___ Provided entries
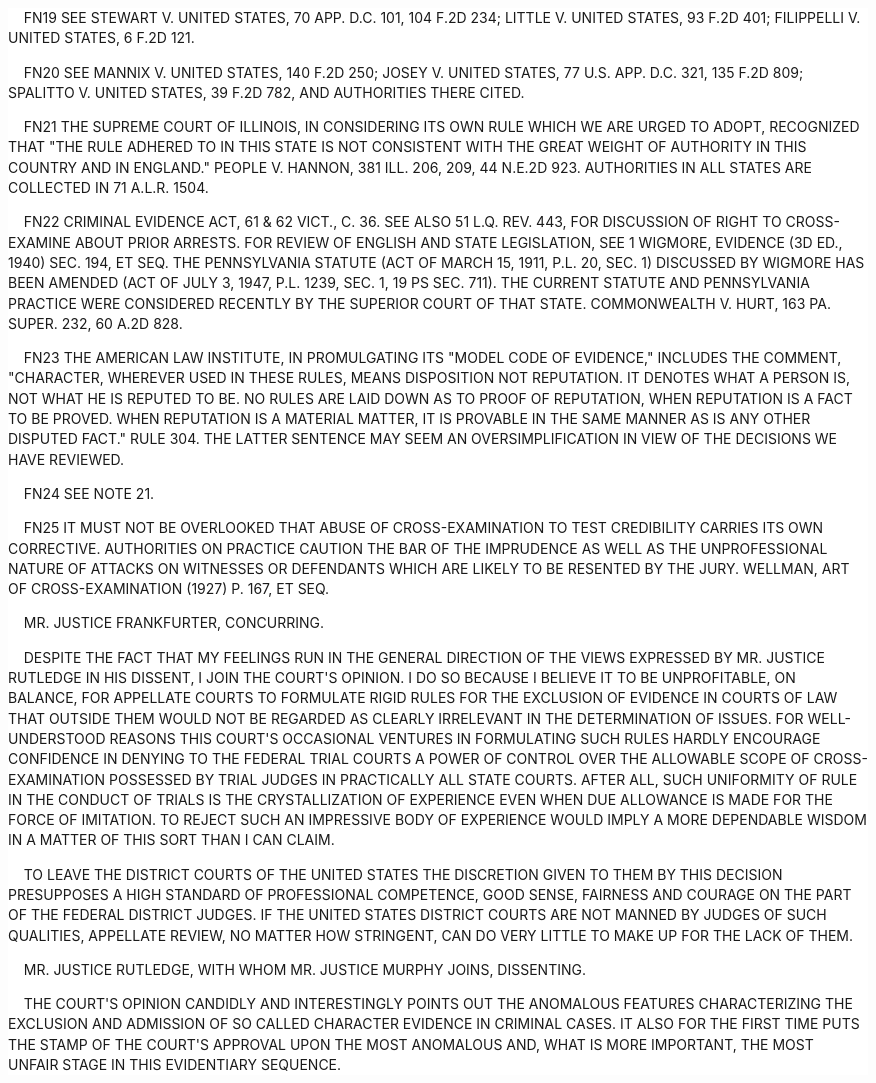     FN19  SEE STEWART V. UNITED STATES, 70 APP. D.C. 101, 104 F.2D 234; LITTLE V. UNITED STATES, 93 F.2D 401; FILIPPELLI V. UNITED STATES, 6 F.2D 121.

    FN20  SEE MANNIX V. UNITED STATES, 140 F.2D 250; JOSEY V. UNITED STATES, 77 U.S. APP. D.C. 321, 135 F.2D 809; SPALITTO V. UNITED STATES, 39 F.2D 782, AND AUTHORITIES THERE CITED.

    FN21  THE SUPREME COURT OF ILLINOIS, IN CONSIDERING ITS OWN RULE WHICH WE ARE URGED TO ADOPT, RECOGNIZED THAT "THE RULE ADHERED TO IN THIS STATE IS NOT CONSISTENT WITH THE GREAT WEIGHT OF AUTHORITY IN THIS COUNTRY AND IN ENGLAND."  PEOPLE V. HANNON, 381 ILL. 206, 209, 44 N.E.2D 923.  AUTHORITIES IN ALL STATES ARE COLLECTED IN 71 A.L.R. 1504.

    FN22  CRIMINAL EVIDENCE ACT, 61 & 62 VICT., C. 36.  SEE ALSO 51 L.Q. REV. 443, FOR DISCUSSION OF RIGHT TO CROSS-EXAMINE ABOUT PRIOR ARRESTS.  FOR REVIEW OF ENGLISH AND STATE LEGISLATION, SEE 1 WIGMORE, EVIDENCE (3D ED., 1940) SEC. 194, ET SEQ. THE PENNSYLVANIA STATUTE (ACT OF MARCH 15, 1911, P.L. 20, SEC. 1) DISCUSSED BY WIGMORE HAS BEEN AMENDED (ACT OF JULY 3, 1947, P.L. 1239, SEC. 1, 19 PS SEC. 711).  THE CURRENT STATUTE AND PENNSYLVANIA PRACTICE WERE CONSIDERED RECENTLY BY THE SUPERIOR COURT OF THAT STATE.  COMMONWEALTH V. HURT, 163 PA. SUPER.  232, 60 A.2D 828.

    FN23  THE AMERICAN LAW INSTITUTE, IN PROMULGATING ITS "MODEL CODE OF EVIDENCE," INCLUDES THE COMMENT, "CHARACTER, WHEREVER USED IN THESE RULES, MEANS DISPOSITION NOT REPUTATION.  IT DENOTES WHAT A PERSON IS, NOT WHAT HE IS REPUTED TO BE.  NO RULES ARE LAID DOWN AS TO PROOF OF REPUTATION, WHEN REPUTATION IS A FACT TO BE PROVED.  WHEN REPUTATION IS A MATERIAL MATTER, IT IS PROVABLE IN THE SAME MANNER AS IS ANY OTHER DISPUTED FACT."  RULE 304.  THE LATTER SENTENCE MAY SEEM AN OVERSIMPLIFICATION IN VIEW OF THE DECISIONS WE HAVE REVIEWED.

    FN24  SEE NOTE 21.

    FN25  IT MUST NOT BE OVERLOOKED THAT ABUSE OF CROSS-EXAMINATION TO TEST CREDIBILITY CARRIES ITS OWN CORRECTIVE.  AUTHORITIES ON PRACTICE CAUTION THE BAR OF THE IMPRUDENCE AS WELL AS THE UNPROFESSIONAL NATURE OF ATTACKS ON WITNESSES OR DEFENDANTS WHICH ARE LIKELY TO BE RESENTED BY THE JURY.  WELLMAN, ART OF CROSS-EXAMINATION (1927) P. 167, ET SEQ.

    MR. JUSTICE FRANKFURTER, CONCURRING.

    DESPITE THE FACT THAT MY FEELINGS RUN IN THE GENERAL DIRECTION OF THE VIEWS EXPRESSED BY MR. JUSTICE RUTLEDGE IN HIS DISSENT, I JOIN THE COURT'S OPINION.  I DO SO BECAUSE I BELIEVE IT TO BE UNPROFITABLE, ON BALANCE, FOR APPELLATE COURTS TO FORMULATE RIGID RULES FOR THE EXCLUSION OF EVIDENCE IN COURTS OF LAW THAT OUTSIDE THEM WOULD NOT BE REGARDED AS CLEARLY IRRELEVANT IN THE DETERMINATION OF ISSUES.  FOR WELL-UNDERSTOOD REASONS THIS COURT'S OCCASIONAL VENTURES IN FORMULATING SUCH RULES HARDLY ENCOURAGE CONFIDENCE IN DENYING TO THE FEDERAL TRIAL COURTS A POWER OF CONTROL OVER THE ALLOWABLE SCOPE OF CROSS-EXAMINATION POSSESSED BY TRIAL JUDGES IN PRACTICALLY ALL STATE COURTS.  AFTER ALL, SUCH UNIFORMITY OF RULE IN THE CONDUCT OF TRIALS IS THE CRYSTALLIZATION OF EXPERIENCE EVEN WHEN DUE ALLOWANCE IS MADE FOR THE FORCE OF IMITATION.  TO REJECT SUCH AN IMPRESSIVE BODY OF EXPERIENCE WOULD IMPLY A MORE DEPENDABLE WISDOM IN A MATTER OF THIS SORT THAN I CAN CLAIM.

    TO LEAVE THE DISTRICT COURTS OF THE UNITED STATES THE DISCRETION GIVEN TO THEM BY THIS DECISION PRESUPPOSES A HIGH STANDARD OF PROFESSIONAL COMPETENCE, GOOD SENSE, FAIRNESS AND COURAGE ON THE PART OF THE FEDERAL DISTRICT JUDGES.  IF THE UNITED STATES DISTRICT COURTS ARE NOT MANNED BY JUDGES OF SUCH QUALITIES, APPELLATE REVIEW, NO MATTER HOW STRINGENT, CAN DO VERY LITTLE TO MAKE UP FOR THE LACK OF THEM.

    MR. JUSTICE RUTLEDGE, WITH WHOM MR. JUSTICE MURPHY JOINS, DISSENTING.

    THE COURT'S OPINION CANDIDLY AND INTERESTINGLY POINTS OUT THE ANOMALOUS FEATURES CHARACTERIZING THE EXCLUSION AND ADMISSION OF SO CALLED CHARACTER EVIDENCE IN CRIMINAL CASES.  IT ALSO FOR THE FIRST TIME PUTS THE STAMP OF THE COURT'S APPROVAL UPON THE MOST ANOMALOUS AND, WHAT IS MORE IMPORTANT, THE MOST UNFAIR STAGE IN THIS EVIDENTIARY SEQUENCE.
______
# [The problem]
If a line in the records contains the word "WITH", copy it out.

# [Solution below]
    FN21  THE SUPREME COURT OF ILLINOIS, IN CONSIDERING ITS OWN RULE WHICH WE ARE URGED TO ADOPT, RECOGNIZED THAT "THE RULE ADHERED TO IN THIS STATE IS NOT CONSISTENT WITH THE GREAT WEIGHT OF AUTHORITY IN THIS COUNTRY AND IN ENGLAND."  PEOPLE V. HANNON, 381 ILL. 206, 209, 44 N.E.2D 923.  AUTHORITIES IN ALL STATES ARE COLLECTED IN 71 A.L.R. 1504.
    MR. JUSTICE RUTLEDGE, WITH WHOM MR. JUSTICE MURPHY JOINS, DISSENTING.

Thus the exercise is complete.